FERC Will Require Power Markets to Account for 13 Unique Energy Storage Physical and Operational Characteristics
The real limit of the software currently used to operate electricity markets is that it does not represent the amount of energy stored in a battery or other storage technology, also known as the state of charge, and account for this in the dispatch schedule established for generators, storage, and other resources. Storage is forced to masquerade as a power plant and strategically bid into the market in a such a way that it will (hopefully) never run out of stored energy. This is far from an economically optimal way to schedule storage in an electricity market — the market should have visibility into the amount of energy available from an energy storage system, and schedule its participation accordingly.
FERC recognized this fundamental shortcoming and then some.
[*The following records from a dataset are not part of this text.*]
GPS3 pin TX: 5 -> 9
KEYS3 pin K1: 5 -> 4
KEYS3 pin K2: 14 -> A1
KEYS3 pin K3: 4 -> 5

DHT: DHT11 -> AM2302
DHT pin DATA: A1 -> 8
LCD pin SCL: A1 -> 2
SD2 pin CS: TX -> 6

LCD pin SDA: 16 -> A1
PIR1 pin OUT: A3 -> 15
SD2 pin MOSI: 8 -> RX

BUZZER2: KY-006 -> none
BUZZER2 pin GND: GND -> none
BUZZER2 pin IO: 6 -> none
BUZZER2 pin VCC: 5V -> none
It specified a full 13 energy storage operational and physical characteristics that should be reflected in the parameters a storage plant submits to the electricity market along with its bids to buy energy (i.e. its maximum charging price) and its offers to sell energy (i.e. its minimum discharging price). The table below summarizes the 13 parameters that FERC will require wholesale markets to consider in energy storage dispatch. State of charge is at the top of the list.
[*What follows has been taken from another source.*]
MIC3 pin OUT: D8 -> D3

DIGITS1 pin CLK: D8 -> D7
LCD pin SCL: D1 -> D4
Requiring power markets to accurately represent the operational capabilities of energy storage devices available to the system using the parameters given above will allow storage to be fully integrated into the economic dispatch process used to schedule grid resources and set the time-varying market electricity price. In theory, a storage plant will simply be able to submit a price at which it is willing to buy power and a price at which it is willing to sell power, and the grid operator’s dispatch software will do the rest.
What Does the Future Hold?
While I’m convinced that FERC’s order is a watershed moment for grid energy storage, there are still a lot of unknowns and potential pitfalls related to the achieving the vision of seamless economic storage dispatch I alluded to in the previous paragraph. There are significant technical challenges associated with accurately representing and telemetering state of charge — an operating state that varies continuously during charging and discharging operation. For this reason, FERC will allow storage operators to manage the state of charge of their systems independently if they so choose.
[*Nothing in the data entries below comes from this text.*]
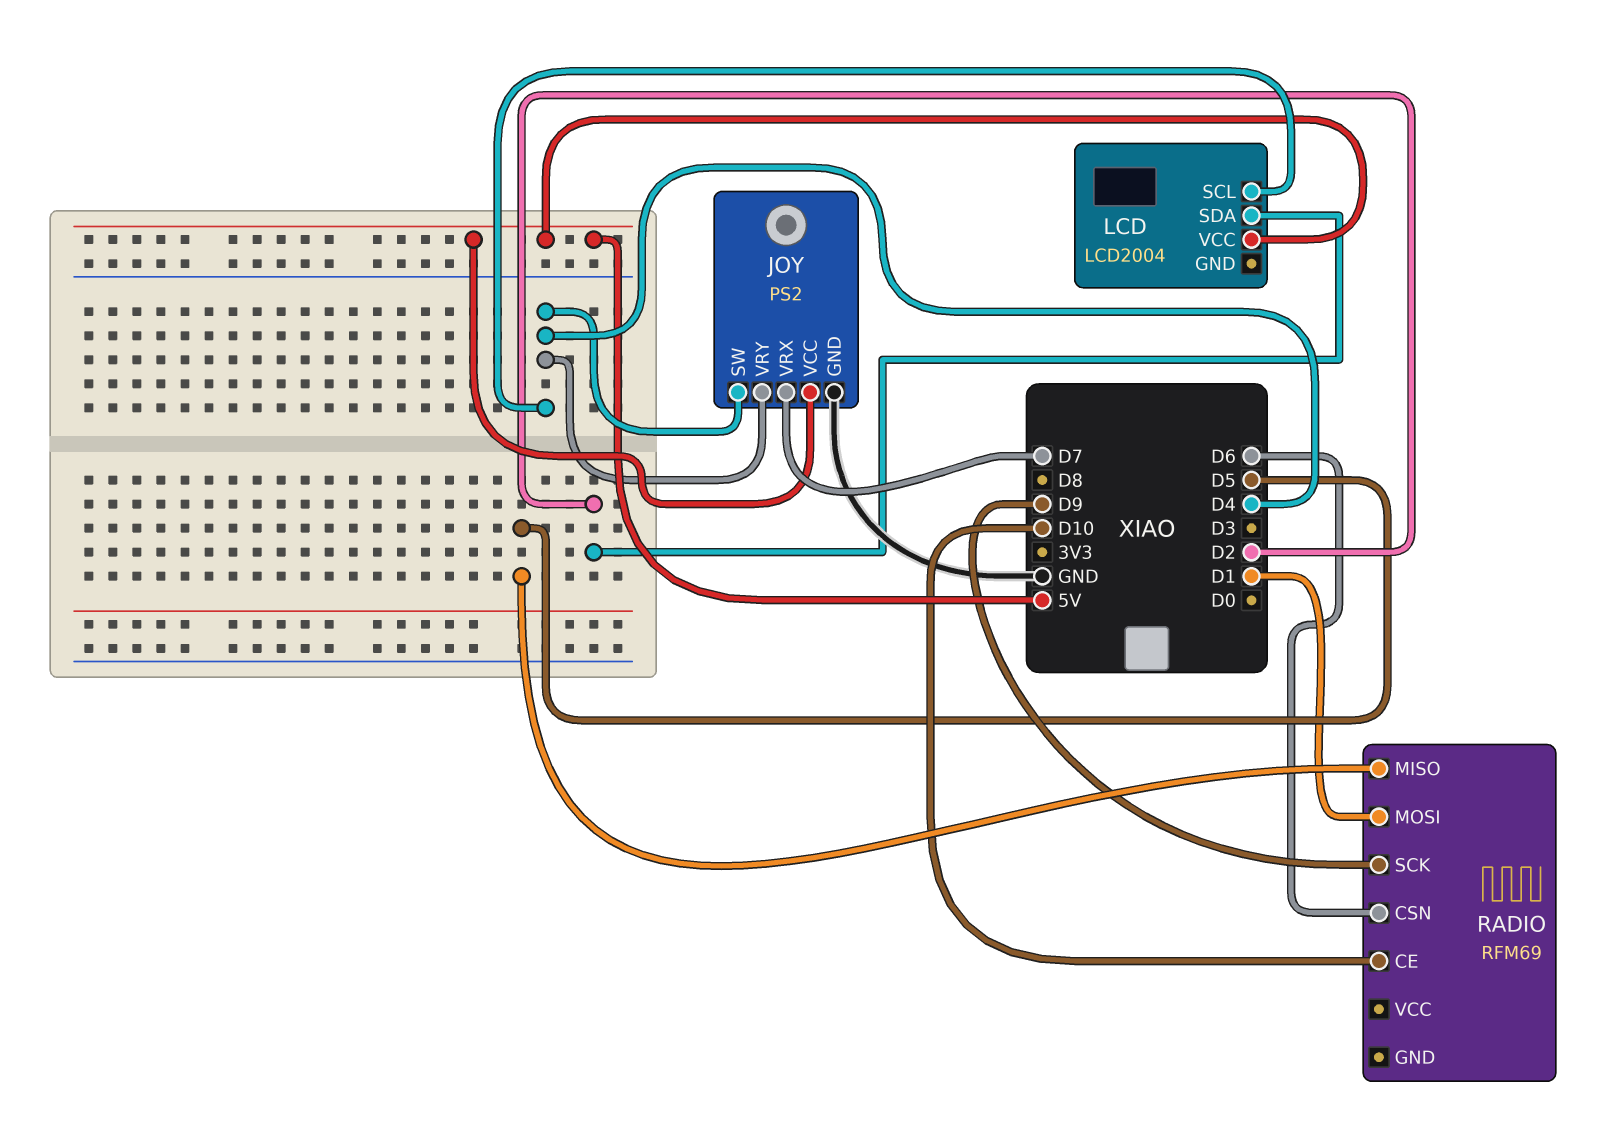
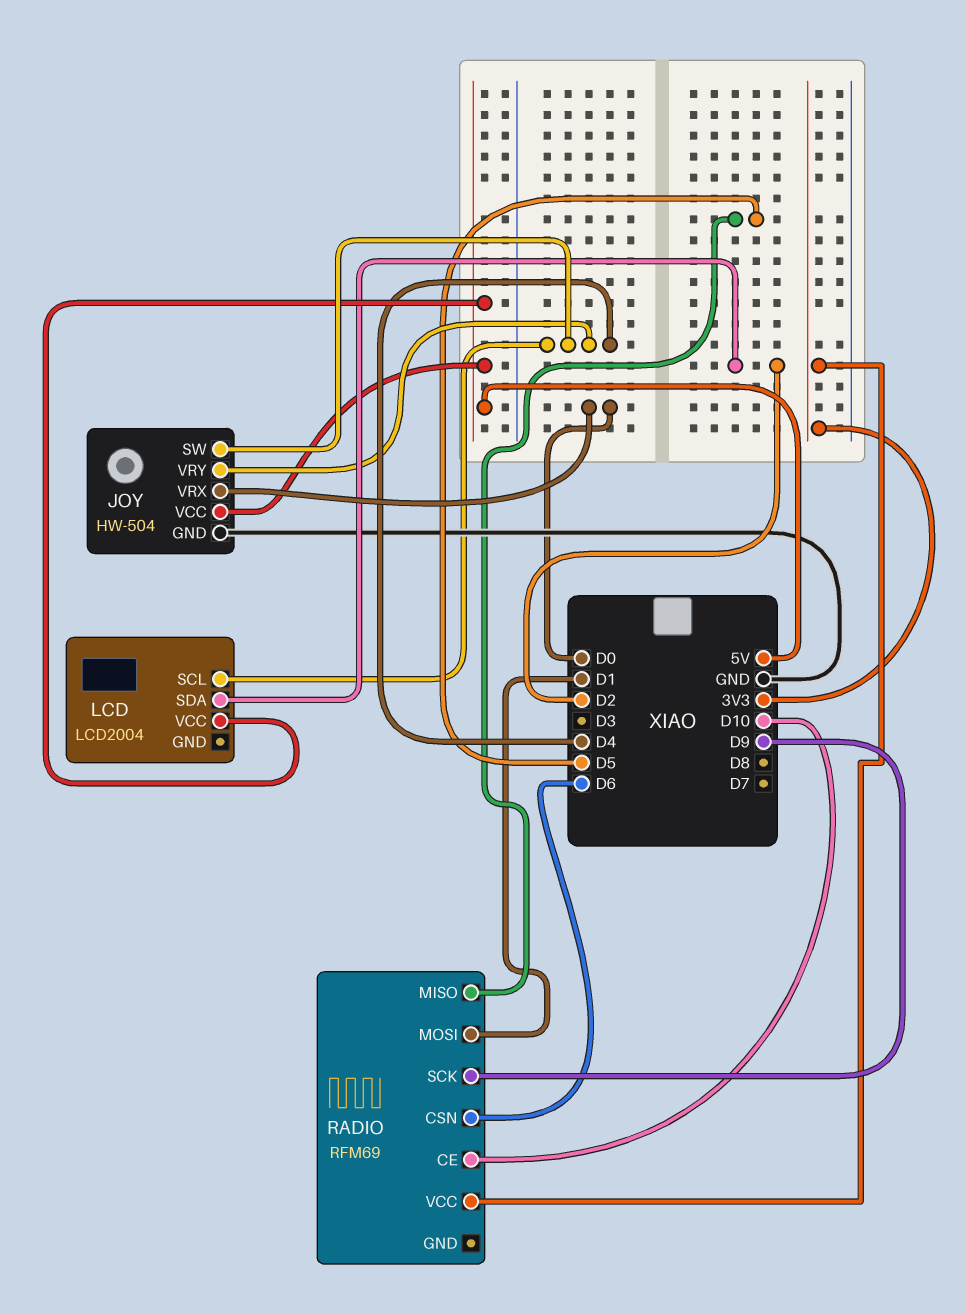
JOY: PS2 -> HW-504
JOY pin VRX: D7 -> D0
RADIO pin VCC: none -> 3V3

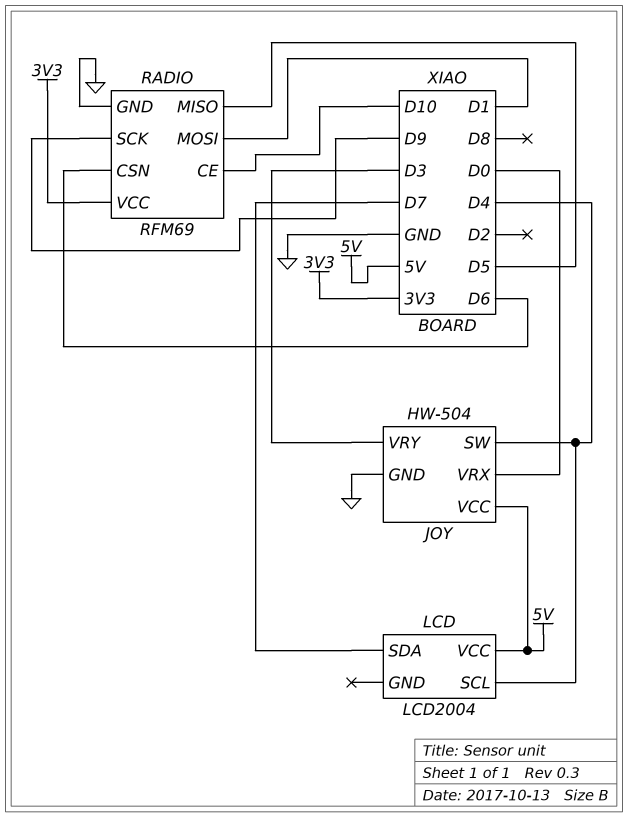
JOY pin VRY: D4 -> D3
LCD pin SDA: D2 -> D7
RADIO pin GND: none -> GND

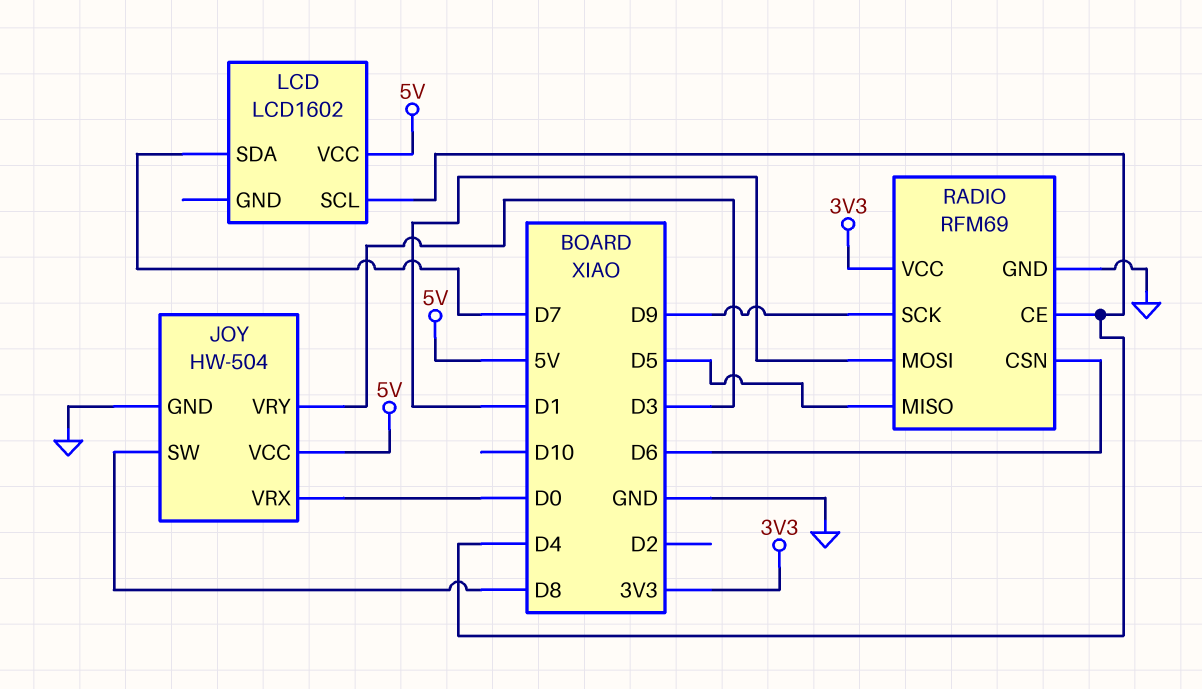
JOY pin SW: D4 -> D8
LCD: LCD2004 -> LCD1602
RADIO pin CE: D10 -> D4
Furthermore, while the FERC order promises to reduce the technical barriers to full energy storage participation in capacity and energy markets, there are still significant economic barriers to full competition between energy storage and power plants. Wholesale electric energy prices are at historic lows, so it’s hard to anticipate how much storage will grow in wholesale energy markets even if it can achieve dramatic price reductions.
That said, I’m still very excited to see what rules and procedures the independent system operators that run the wholesale power markets will come up with to comply with FERC’s storage order. They have 360 days after the order is published in the Federal Register to send their compliance filing to FERC, and then another year to fully implement revisions to their market rules and operations.